4. according to a kind of assay method of effective constituent in any one described fat oil among the claim 1-3, it is characterized in that the alkali metal salt of described alcohol can be sodium methoxide, caustic alcohol or potassium methoxide, is preferably sodium methoxide; The used alcohol of constant volume is methyl alcohol or ethanol; The used acid of described cessation reaction is any one in glacial acetic acid, formic acid, trifluoroacetic acid or the sulfuric acid.

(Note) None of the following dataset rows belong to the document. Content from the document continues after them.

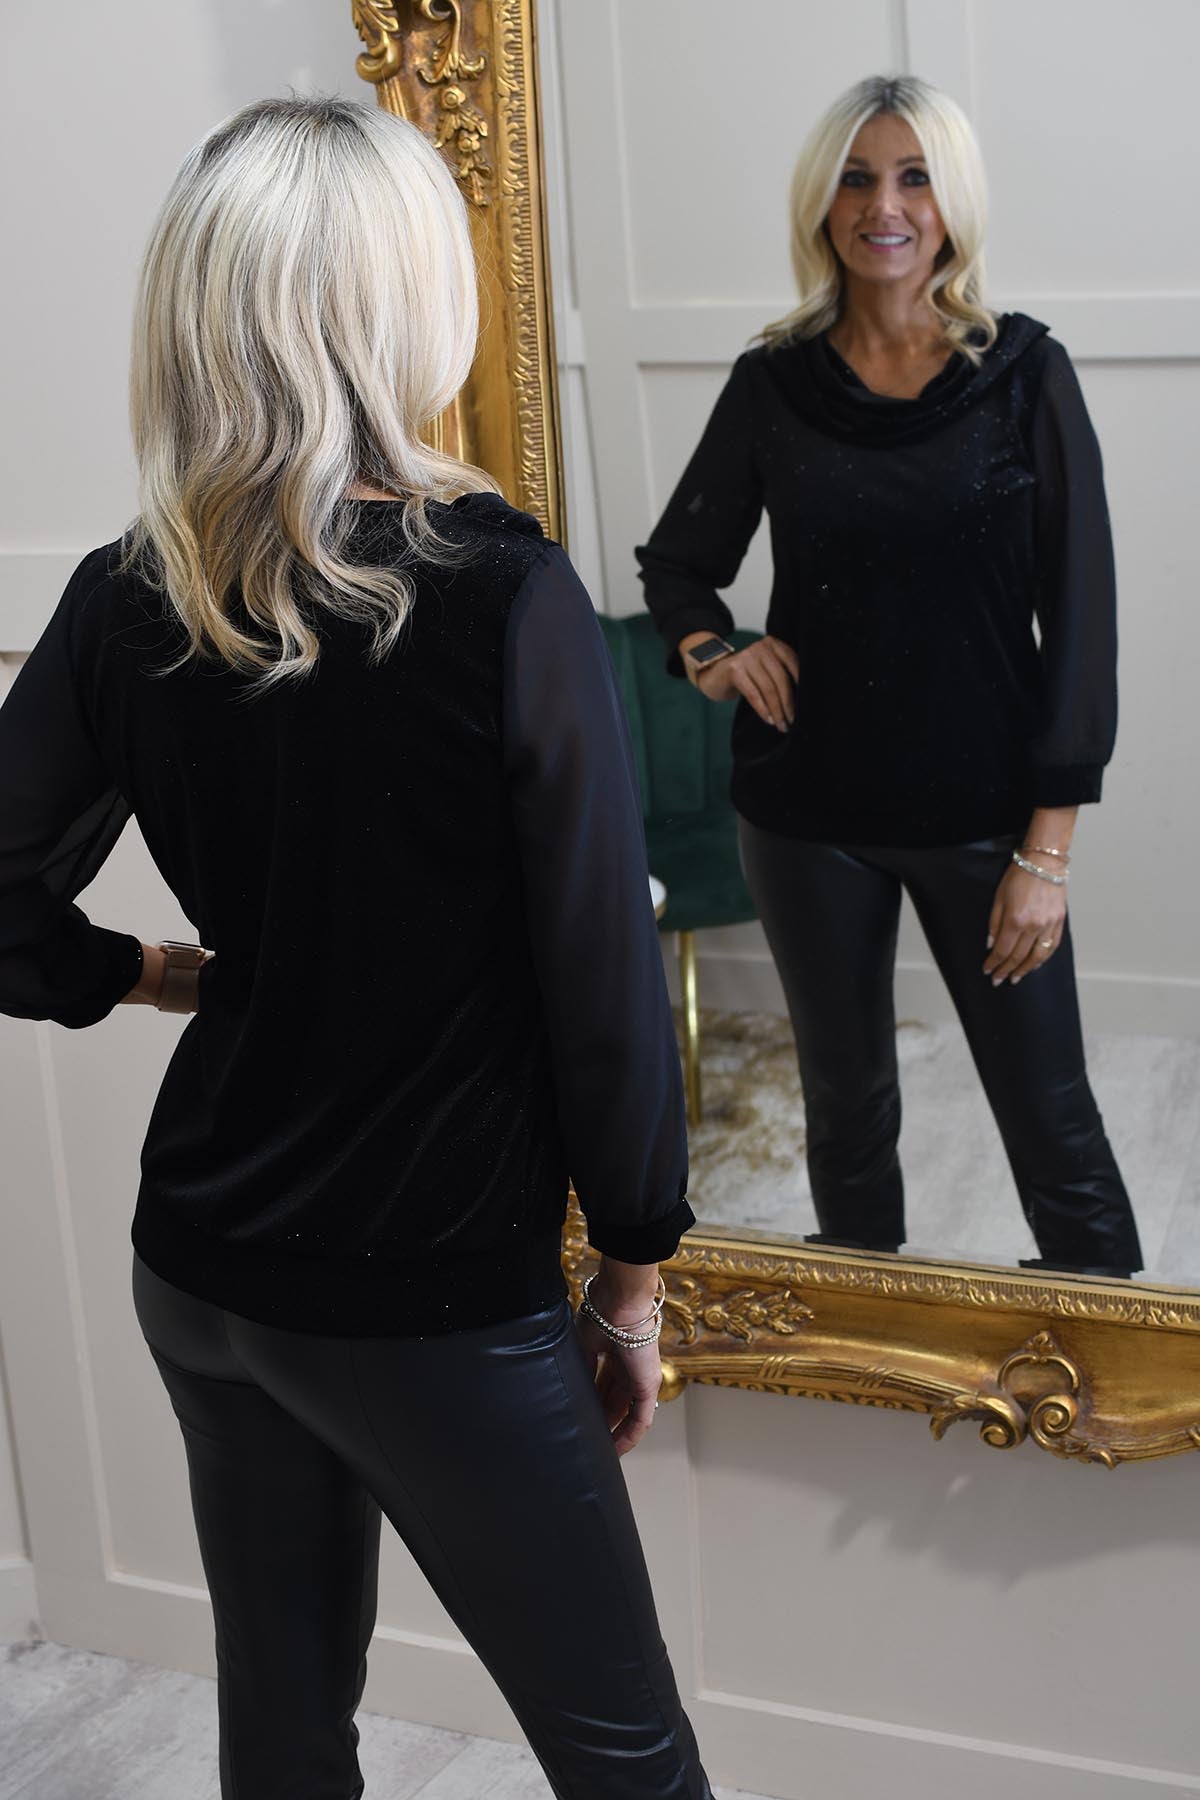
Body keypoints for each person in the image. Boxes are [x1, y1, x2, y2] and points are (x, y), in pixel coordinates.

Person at [0, 97, 711, 1800]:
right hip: (430, 1300)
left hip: (202, 1275)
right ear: (404, 299)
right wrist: (632, 1274)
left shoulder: (127, 593)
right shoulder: (503, 592)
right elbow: (605, 988)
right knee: (634, 1771)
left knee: (285, 1731)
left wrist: (147, 974)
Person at [637, 74, 1142, 1279]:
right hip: (808, 816)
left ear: (952, 201)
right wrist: (715, 654)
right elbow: (680, 563)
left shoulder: (1025, 374)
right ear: (823, 204)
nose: (886, 206)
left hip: (987, 823)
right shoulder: (774, 383)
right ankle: (859, 1344)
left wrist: (1047, 853)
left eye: (915, 178)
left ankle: (1115, 1352)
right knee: (846, 1108)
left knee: (1051, 1120)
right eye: (858, 179)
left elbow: (1082, 621)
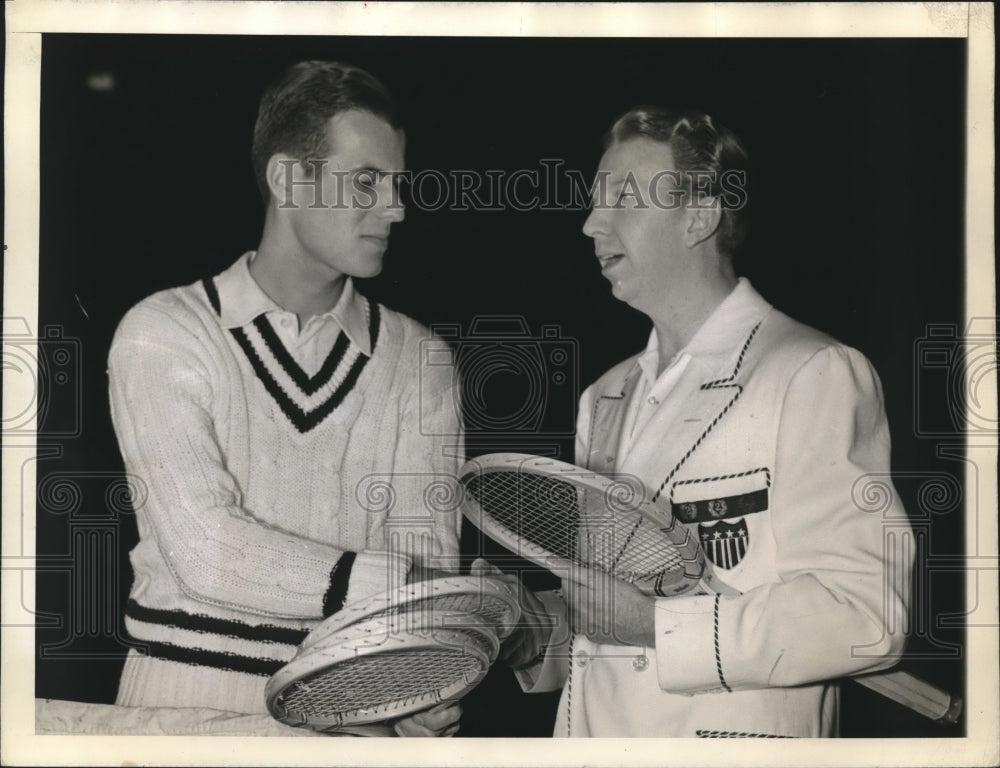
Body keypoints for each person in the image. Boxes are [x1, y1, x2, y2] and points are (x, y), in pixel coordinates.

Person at [494, 106, 913, 737]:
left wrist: (652, 624)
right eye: (592, 201)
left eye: (622, 199)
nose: (589, 224)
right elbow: (606, 634)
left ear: (699, 215)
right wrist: (528, 627)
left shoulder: (810, 372)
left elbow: (866, 617)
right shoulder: (604, 398)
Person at [107, 61, 463, 737]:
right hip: (181, 706)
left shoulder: (421, 360)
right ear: (288, 179)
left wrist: (419, 683)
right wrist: (403, 591)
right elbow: (205, 549)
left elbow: (427, 568)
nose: (396, 208)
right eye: (366, 182)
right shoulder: (164, 332)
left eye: (396, 184)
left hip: (354, 713)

5. according to a kind of assay method of effective constituent in any one described fat oil among the claim 1-3, it is characterized in that, the antioxidant that can add 0.001%-0.005% during constant volume, described antioxidant are 2,6 ditertiary butyl p cresol or to hydroxyl tert-butyl group anisole.

6. according to a kind of assay method of effective constituent in any one described fat oil among the claim 1-3, it is characterized in that, described derivatization treatment method is: get fat oil 100-120 μ l, the sodium methoxide 4-6ml that adds 0.5-0.8mol/L, shake up, room temperature reaction 15-30 minute, to little oil droplet complete obiteration, add 0.2-0.4ml glacial acetic acid cessation reaction again, with containing 0.003%-0.005% 2, the methanol constant volume of 6-BHT, 0.2 μ m membrane filtration gets the fat oil need testing solution that derivation process is crossed.

7. according to a kind of assay method of effective constituent in any one described fat oil among the claim 1-3, it is characterized in that described liquid chromatograph is the RP-18 type, 5 μ m, 100 , 4.6mm * 250mm model.

8. according to a kind of assay method of effective constituent in any one described fat oil among the claim 1-3, it is characterized in that described moving phase is the acetonitrile methanol water system, three's ratio is 7: 1: 2, and flow velocity is 1.2ml/min.

9. a kind of assay method of effective constituent in the seal oil is characterized in that, may further comprise the steps:

1) derivatization treatment of seal oil:

Get seal oil 80-120 μ 1, add 0.2-1.0mol/L sodium methoxide 4-8ml, shake up, 0-60 ℃ of extremely little oil droplet complete obiteration of reaction down, add 0.2-0.5ml glacial acetic acid cessation reaction again, with the pure constant volume that contains the 0.001%-0.005% 2,6 ditertiary butyl p cresol, 0.2 μ m-0.3 μ m membrane filtration gets the seal oil need testing solution that derivation process is crossed;

2) the chromatogram sample introduction is analyzed

Flow velocity: 1.1-1.5ml/min,

Column temperature: 15-45 ℃,

Detect wavelength: 202-230nm,

Sample size: 5～50 μ l;

10. a kind of assay method of effective constituent in the seal oil according to claim 9, it is characterized in that, described derivatization treatment method is: get seal oil 120 μ l, add 0.5mol/L sodium methoxide 4ml, shake up, room temperature reaction is to little oil droplet complete obiteration, add 0.2ml glacial acetic acid cessation reaction again, with the methanol constant volume that contains 0.005% 2,6 ditertiary butyl p cresol, 0.2 μ m membrane filtration gets the seal oil need testing solution that derivation process is crossed.